WORK ORDER 1:
In the benchmark post, what processor were the Silesia corpus results run on?
WORK ORDER 2:
Please quote the benchmark post word for word, beginning at the words "A few things: 1." and stopping after "is slightly slower.".

DOCUMENT SEGMENT:
■ ■ ■

A few things: 1. It is 150% of the speed, not 150% faster. That means that it is only 50% faster. Also, this is an average. Real world decompression speed gains seem to be in the range of 35% to 55% faster if you look at each of the files in the silesia corpus. 50% is the rough average, but only for -O3. -O2 is slightly slower.
2. The table is garbled. Here are the results from my Intel Core 2 Quad
9550 on an uncompressed tar archive of the Silesia corpus:
$ ./fullbench -d /tmp/silesia.tar
*** LZ4/LZJB speed analyzer 64-bits, by Yann Collet (with LZJB hacks by
Strontium) (Oct 24 2013) ***
/tmp/silesia.tar :
LZ4_decompress_fast : 211957760 -> 1016.6 MB/s
LZ4_decompress_fast_withPr : 211957760 -> 1017.4 MB/s
LZ4_decompress_safe : 211957760 -> 967.8 MB/s
LZ4_decompress_safe_withPr : 211957760 -> 967.1 MB/s
LZ4_decompress_safe_partia : 211957760 -> 965.6 MB/s
ZFS lzjb_decompress : 211957760 -> 339.3 MB/s
BSD lzjb_decompress : 211957760 -> 307.4 MB/s
HAX lzjb_decompress : 211957760 -> 501.5 MB/s
** TOTAL ** :
LZ4_decompress_fast : 211957760 -> 1016.6 MB/s
LZ4_decompress_fast_w : 211957760 -> 1017.4 MB/s
LZ4_decompress_safe : 211957760 -> 967.8 MB/s
LZ4_decompress_safe_w : 211957760 -> 967.1 MB/s
LZ4_decompress_safe_p : 211957760 -> 965.6 MB/s
ZFS lzjb_decompress : 211957760 -> 339.3 MB/s
BSD lzjb_decompress : 211957760 -> 307.4 MB/s
HAX lzjb_decompress : 211957760 -> 501.5 MB/s
That is at -O3. Here is -O2:
$ ./fullbenchO2 -d /tmp/silesia.tar
*** LZ4/LZJB speed analyzer 64-bits, by Yann Collet (with LZJB hacks by
Strontium) (Oct 24 2013) ***
/tmp/silesia.tar :
LZ4_decompress_fast : 211957760 -> 1015.0 MB/s
LZ4_decompress_fast_withPr : 211957760 -> 1016.6 MB/s
LZ4_decompress_safe : 211957760 -> 972.7 MB/s
LZ4_decompress_safe_withPr : 211957760 -> 995.1 MB/s
LZ4_decompress_safe_partia : 211957760 -> 972.3 MB/s
ZFS lzjb_decompress : 211957760 -> 340.0 MB/s
BSD lzjb_decompress : 211957760 -> 311.8 MB/s
HAX lzjb_decompress : 211957760 -> 478.6 MB/s
** TOTAL ** :
LZ4_decompress_fast : 211957760 -> 1015.0 MB/s
LZ4_decompress_fast_w : 211957760 -> 1016.6 MB/s
LZ4_decompress_safe : 211957760 -> 972.7 MB/s
LZ4_decompress_safe_w : 211957760 -> 995.1 MB/s
LZ4_decompress_safe_p : 211957760 -> 972.3 MB/s
ZFS lzjb_decompress : 211957760 -> 340.0 MB/s
BSD lzjb_decompress : 211957760 -> 311.8 MB/s
HAX lzjb_decompress : 211957760 -> 478.6 MB/s
Interestingly, the other decompressors are faster at -O2 than at -O3
while Steven's is faster at -O3 than at -O2. It might be possible to
obtain the -O3 performance at -O2 by prefixing the function with
something like:
#ifdef __GNUC__
__attribute__((optimize("unroll-loops")))

■ ■ ■

STORED DATA:

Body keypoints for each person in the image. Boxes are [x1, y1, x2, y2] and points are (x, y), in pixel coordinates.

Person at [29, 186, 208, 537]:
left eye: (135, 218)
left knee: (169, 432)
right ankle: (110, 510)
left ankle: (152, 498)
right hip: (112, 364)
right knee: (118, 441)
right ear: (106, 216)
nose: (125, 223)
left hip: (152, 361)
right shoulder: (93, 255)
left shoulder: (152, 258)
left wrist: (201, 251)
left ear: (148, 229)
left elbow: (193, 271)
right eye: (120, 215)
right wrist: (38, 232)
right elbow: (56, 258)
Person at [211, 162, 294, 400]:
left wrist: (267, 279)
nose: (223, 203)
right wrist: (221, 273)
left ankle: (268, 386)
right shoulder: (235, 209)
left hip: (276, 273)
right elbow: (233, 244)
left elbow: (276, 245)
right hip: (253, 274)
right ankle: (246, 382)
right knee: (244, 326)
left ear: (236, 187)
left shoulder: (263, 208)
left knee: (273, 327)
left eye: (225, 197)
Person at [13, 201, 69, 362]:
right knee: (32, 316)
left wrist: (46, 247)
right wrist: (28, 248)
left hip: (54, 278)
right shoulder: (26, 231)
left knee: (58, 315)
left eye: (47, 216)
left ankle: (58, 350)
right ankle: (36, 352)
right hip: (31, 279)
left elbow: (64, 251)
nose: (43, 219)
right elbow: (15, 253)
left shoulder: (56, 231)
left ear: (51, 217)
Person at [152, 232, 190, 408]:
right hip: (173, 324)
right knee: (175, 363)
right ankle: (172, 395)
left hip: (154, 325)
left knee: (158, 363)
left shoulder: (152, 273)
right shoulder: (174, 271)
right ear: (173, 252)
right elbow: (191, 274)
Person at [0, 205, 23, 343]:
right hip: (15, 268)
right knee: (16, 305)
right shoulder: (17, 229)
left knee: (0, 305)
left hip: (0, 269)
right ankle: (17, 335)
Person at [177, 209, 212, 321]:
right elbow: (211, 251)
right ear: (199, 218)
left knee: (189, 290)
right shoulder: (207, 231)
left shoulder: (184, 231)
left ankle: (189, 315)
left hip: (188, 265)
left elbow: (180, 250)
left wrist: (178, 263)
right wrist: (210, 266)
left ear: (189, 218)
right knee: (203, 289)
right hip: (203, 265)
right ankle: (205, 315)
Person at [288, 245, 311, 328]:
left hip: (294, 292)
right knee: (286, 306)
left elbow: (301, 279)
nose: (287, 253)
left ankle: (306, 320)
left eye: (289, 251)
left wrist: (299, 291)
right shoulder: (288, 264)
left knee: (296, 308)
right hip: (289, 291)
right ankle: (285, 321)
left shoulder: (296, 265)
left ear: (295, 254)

■ ■ ■

ANSWER AREA 1:
An Intel Core 2 Quad 9550.

ANSWER AREA 2:
A few things: 1. It is 150% of the speed, not 150% faster. That means that it is only 50% faster. Also, this is an average. Real world decompression speed gains seem to be in the range of 35% to 55% faster if you look at each of the files in the silesia corpus. 50% is the rough average, but only for -O3. -O2 is slightly slower.